WRITTEN TASK: How many lines in the records below contain the word "NASSAU"? Answer with the number and nothing else.
╭──
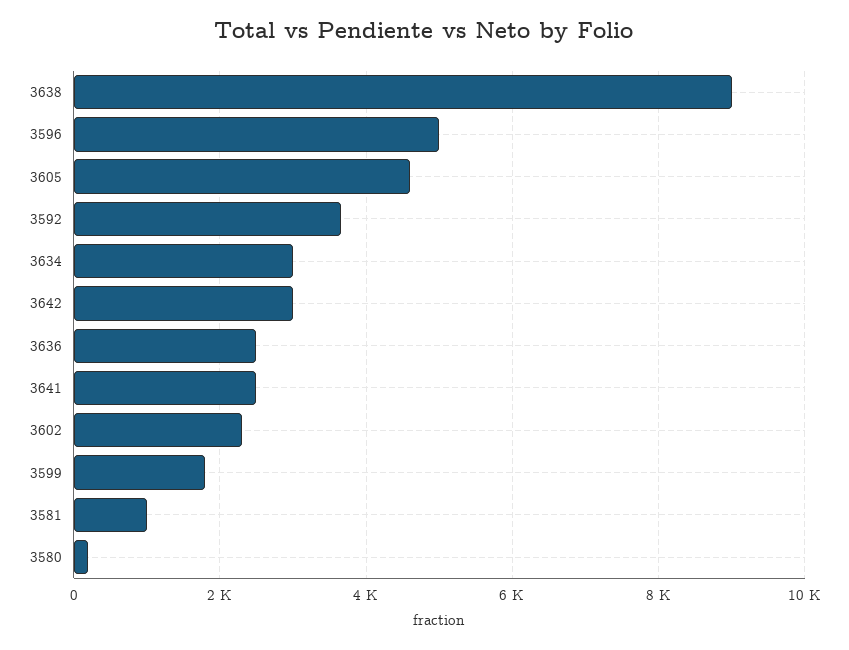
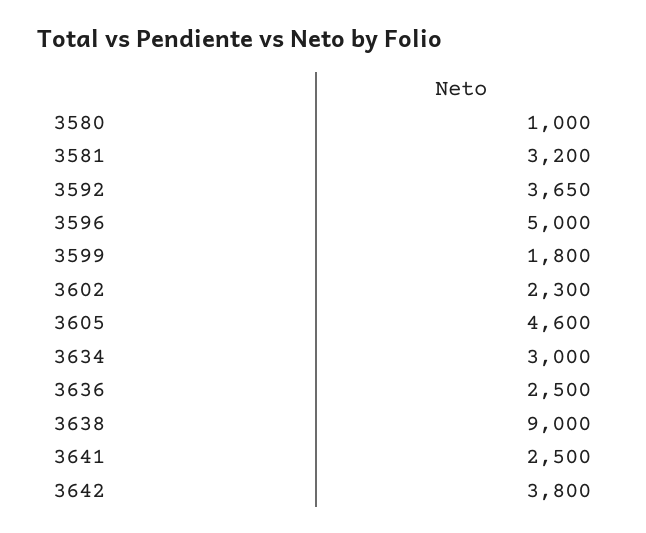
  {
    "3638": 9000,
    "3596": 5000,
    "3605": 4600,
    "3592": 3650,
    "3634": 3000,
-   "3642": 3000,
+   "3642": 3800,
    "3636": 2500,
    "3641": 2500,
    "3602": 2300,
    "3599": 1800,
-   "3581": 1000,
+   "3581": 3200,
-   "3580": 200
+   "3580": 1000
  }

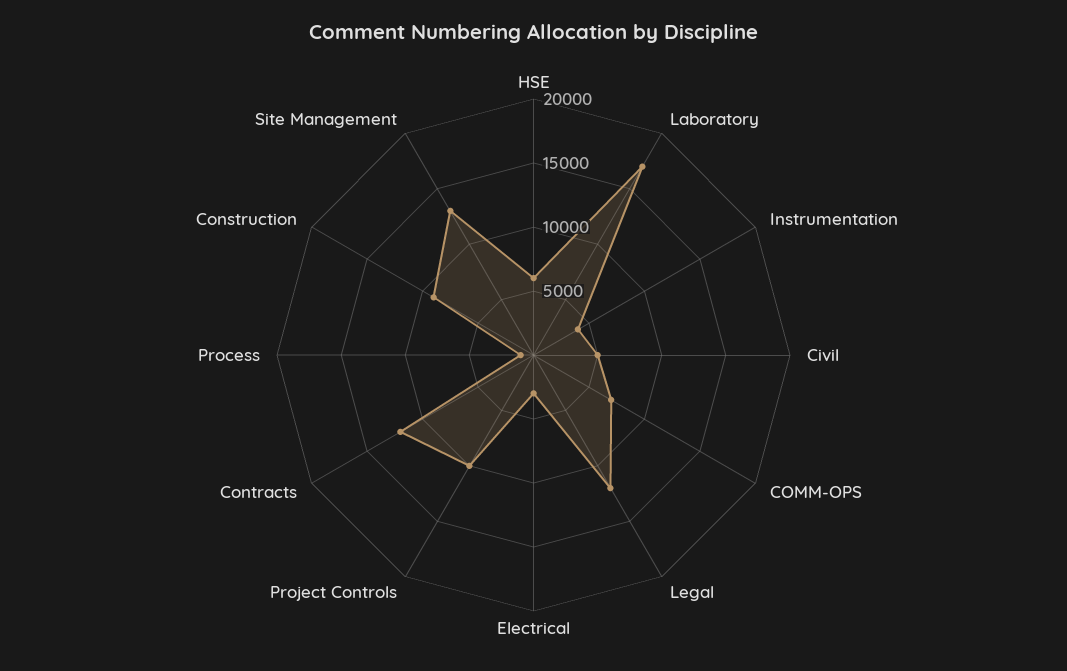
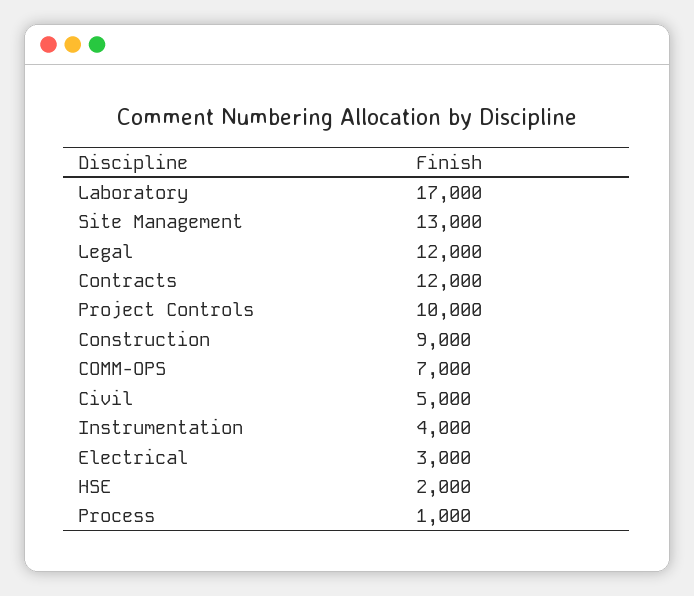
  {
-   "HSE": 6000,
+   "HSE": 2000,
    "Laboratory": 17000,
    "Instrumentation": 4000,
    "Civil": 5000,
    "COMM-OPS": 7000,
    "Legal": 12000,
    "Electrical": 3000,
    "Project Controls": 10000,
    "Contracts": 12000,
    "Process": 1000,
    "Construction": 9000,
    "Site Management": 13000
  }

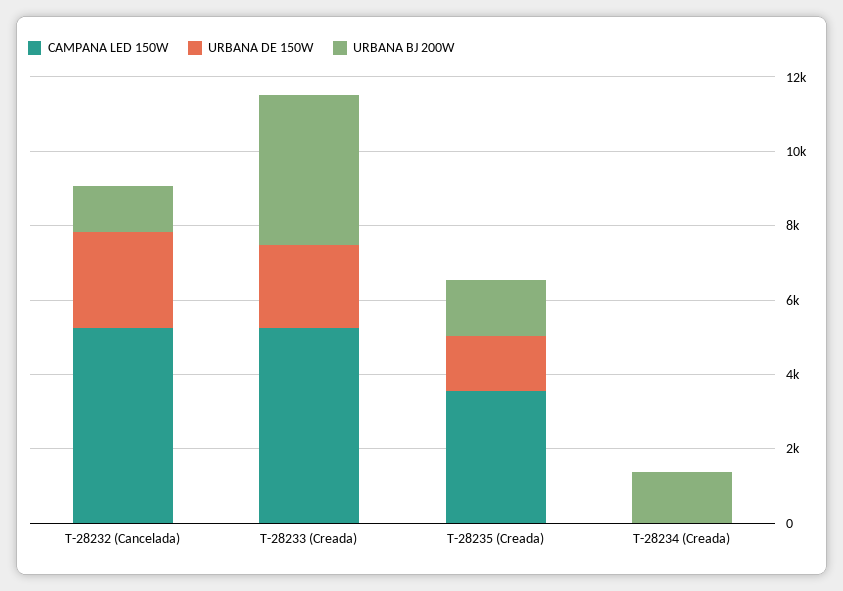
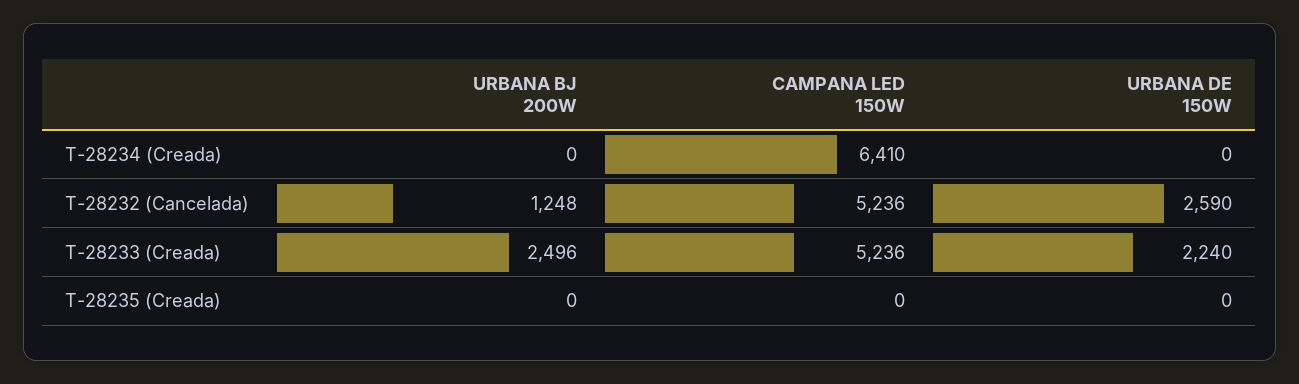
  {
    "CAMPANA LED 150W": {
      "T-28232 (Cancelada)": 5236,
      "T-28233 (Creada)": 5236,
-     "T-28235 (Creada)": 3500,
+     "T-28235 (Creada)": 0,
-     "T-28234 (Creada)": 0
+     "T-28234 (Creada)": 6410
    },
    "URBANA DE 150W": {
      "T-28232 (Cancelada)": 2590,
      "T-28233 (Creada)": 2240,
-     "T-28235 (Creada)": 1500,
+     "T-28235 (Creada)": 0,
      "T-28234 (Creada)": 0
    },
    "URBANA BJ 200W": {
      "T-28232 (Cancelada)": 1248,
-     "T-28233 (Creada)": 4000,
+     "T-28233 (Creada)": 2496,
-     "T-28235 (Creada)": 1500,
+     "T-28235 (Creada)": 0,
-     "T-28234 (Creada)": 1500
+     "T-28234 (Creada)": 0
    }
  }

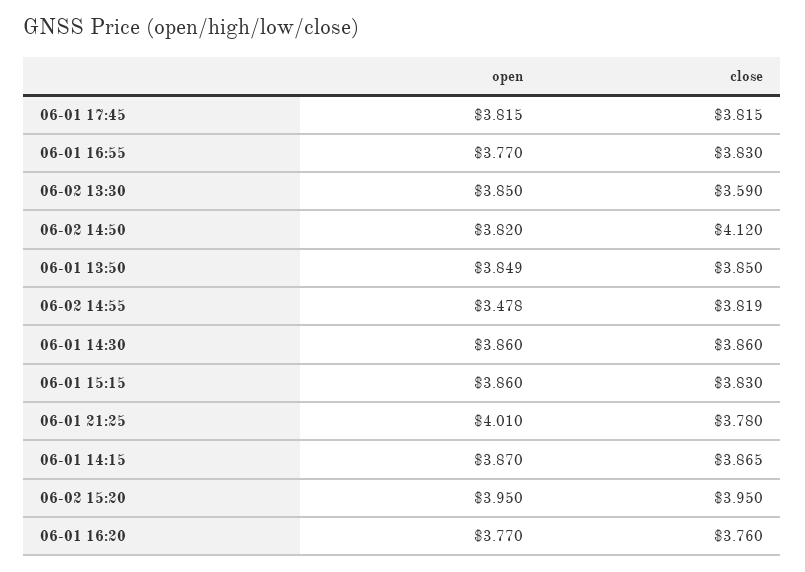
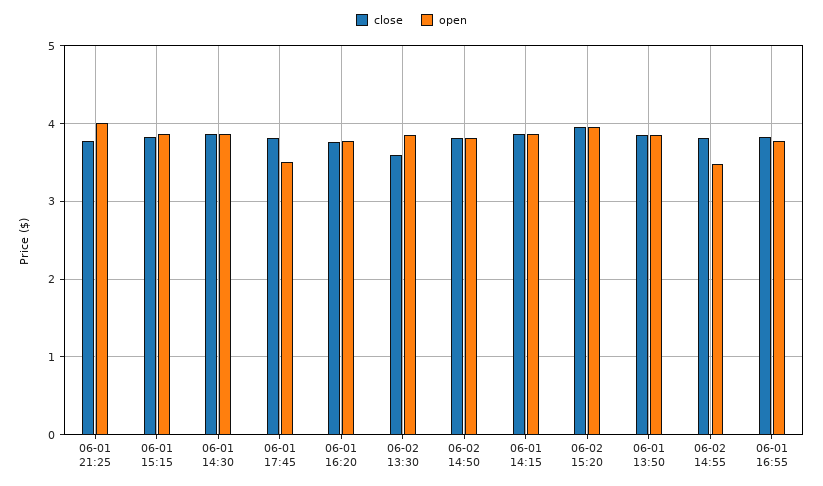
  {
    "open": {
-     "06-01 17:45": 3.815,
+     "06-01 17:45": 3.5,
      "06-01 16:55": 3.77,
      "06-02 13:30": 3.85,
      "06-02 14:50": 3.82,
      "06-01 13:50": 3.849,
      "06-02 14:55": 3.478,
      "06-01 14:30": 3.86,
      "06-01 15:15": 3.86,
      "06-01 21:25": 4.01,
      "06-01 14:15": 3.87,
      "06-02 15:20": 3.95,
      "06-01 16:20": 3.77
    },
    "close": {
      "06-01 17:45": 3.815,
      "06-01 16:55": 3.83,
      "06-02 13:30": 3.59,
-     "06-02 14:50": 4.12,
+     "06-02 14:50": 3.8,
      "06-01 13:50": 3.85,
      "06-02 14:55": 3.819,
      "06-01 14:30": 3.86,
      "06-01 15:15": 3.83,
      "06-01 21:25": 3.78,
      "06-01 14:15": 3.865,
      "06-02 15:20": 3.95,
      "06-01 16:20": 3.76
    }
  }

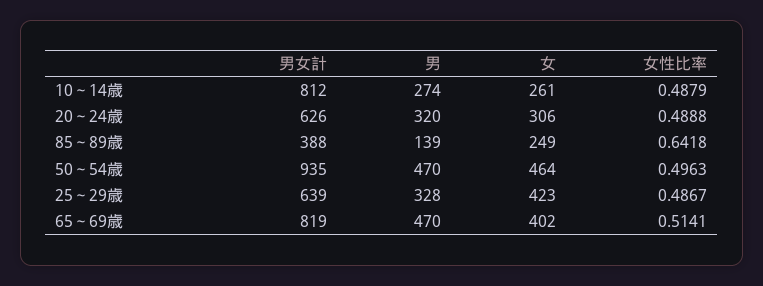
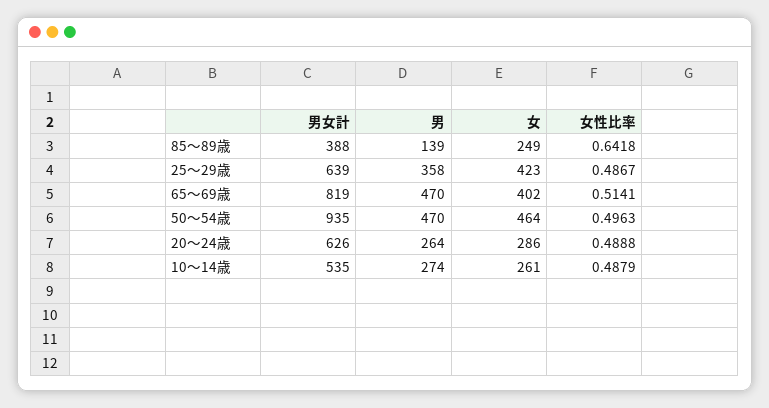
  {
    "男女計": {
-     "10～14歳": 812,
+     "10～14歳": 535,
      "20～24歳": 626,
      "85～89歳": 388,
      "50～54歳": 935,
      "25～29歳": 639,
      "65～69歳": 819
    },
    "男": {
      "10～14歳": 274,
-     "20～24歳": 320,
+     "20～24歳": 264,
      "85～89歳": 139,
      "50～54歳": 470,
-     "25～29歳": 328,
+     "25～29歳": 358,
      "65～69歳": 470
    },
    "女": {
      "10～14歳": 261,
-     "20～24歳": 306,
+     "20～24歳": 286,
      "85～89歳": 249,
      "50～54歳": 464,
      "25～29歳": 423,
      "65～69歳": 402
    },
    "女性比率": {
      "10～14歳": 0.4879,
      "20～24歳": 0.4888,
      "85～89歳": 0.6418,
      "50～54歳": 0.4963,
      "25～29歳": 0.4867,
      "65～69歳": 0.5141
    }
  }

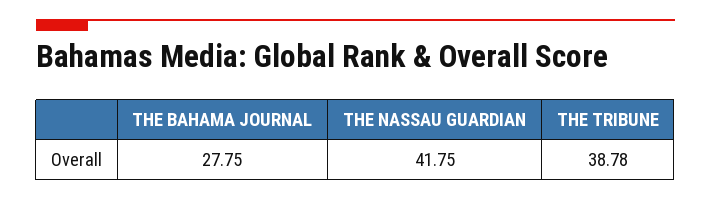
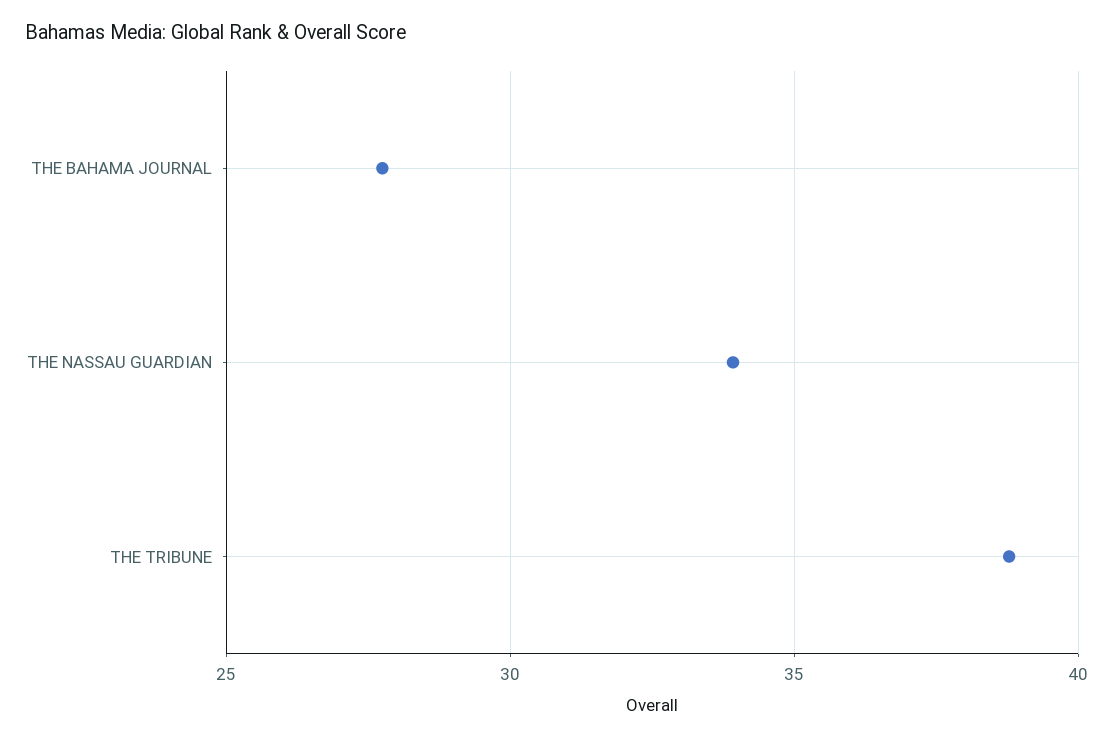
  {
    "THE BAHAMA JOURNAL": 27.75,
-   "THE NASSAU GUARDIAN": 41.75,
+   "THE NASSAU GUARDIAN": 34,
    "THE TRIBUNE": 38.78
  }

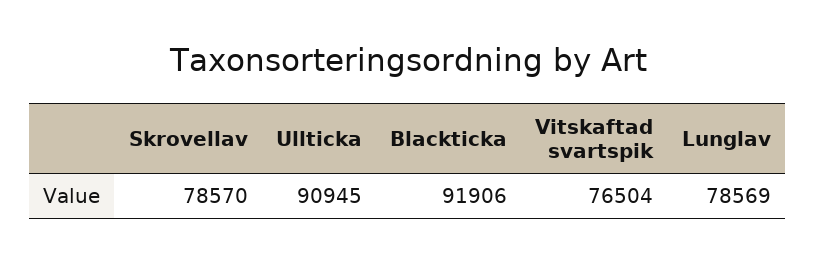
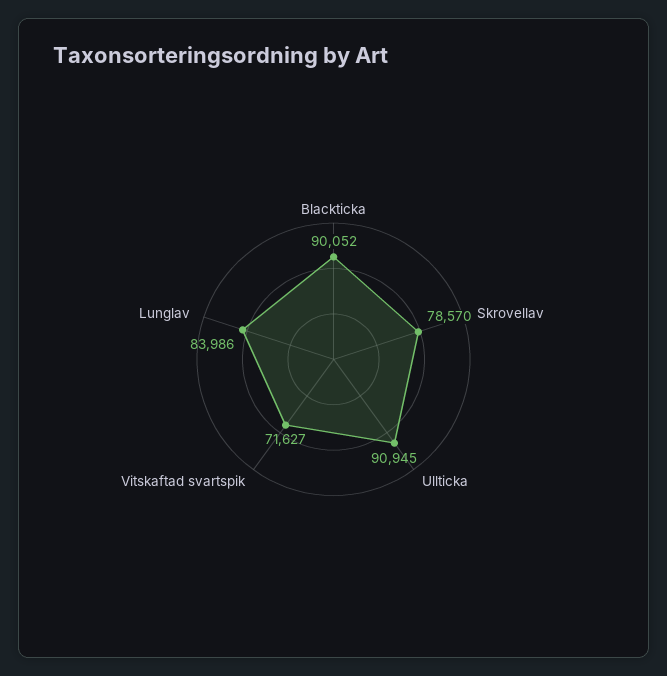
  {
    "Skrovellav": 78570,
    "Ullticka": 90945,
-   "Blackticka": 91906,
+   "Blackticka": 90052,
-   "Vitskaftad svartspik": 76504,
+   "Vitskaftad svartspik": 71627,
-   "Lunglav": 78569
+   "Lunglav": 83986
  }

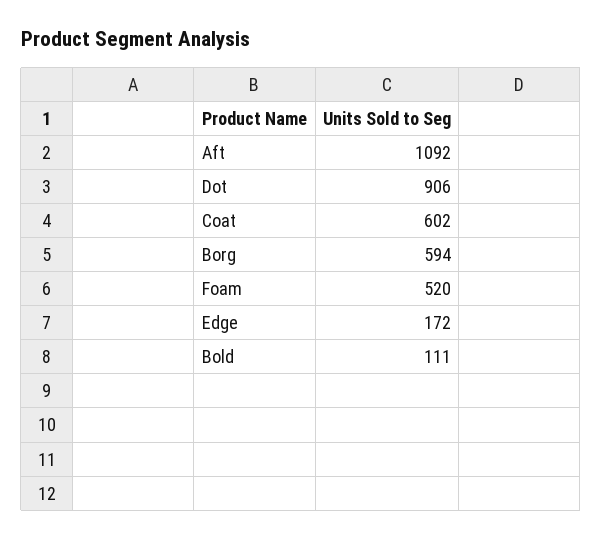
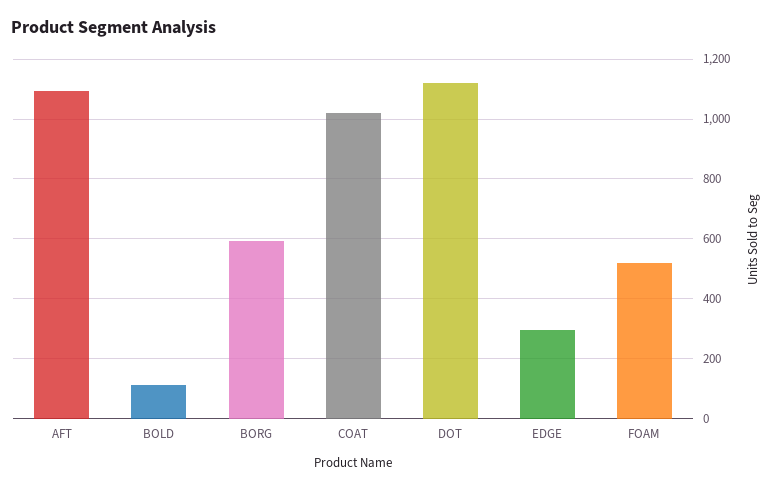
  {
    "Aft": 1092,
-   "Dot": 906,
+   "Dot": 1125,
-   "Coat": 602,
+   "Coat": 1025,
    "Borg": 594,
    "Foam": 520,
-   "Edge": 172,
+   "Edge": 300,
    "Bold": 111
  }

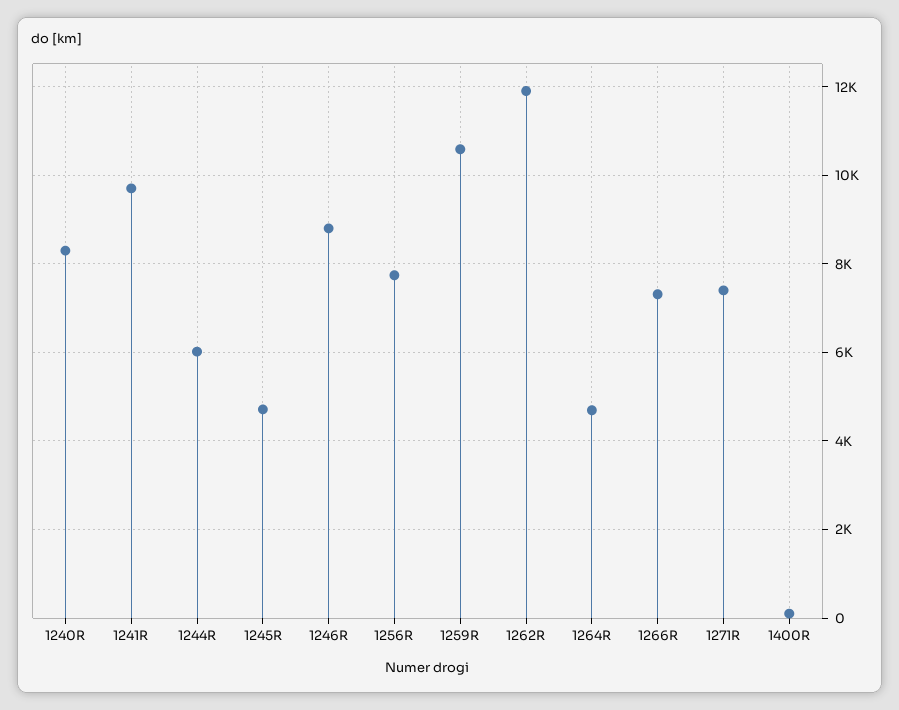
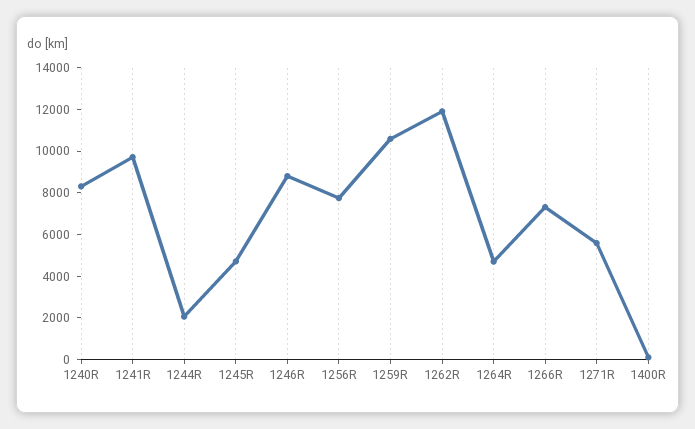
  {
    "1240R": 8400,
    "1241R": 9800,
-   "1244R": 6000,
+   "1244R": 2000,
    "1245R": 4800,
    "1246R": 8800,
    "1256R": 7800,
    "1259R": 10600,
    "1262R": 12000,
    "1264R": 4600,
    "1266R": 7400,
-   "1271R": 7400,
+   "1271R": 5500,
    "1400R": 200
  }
╰──
SOLUTION: 2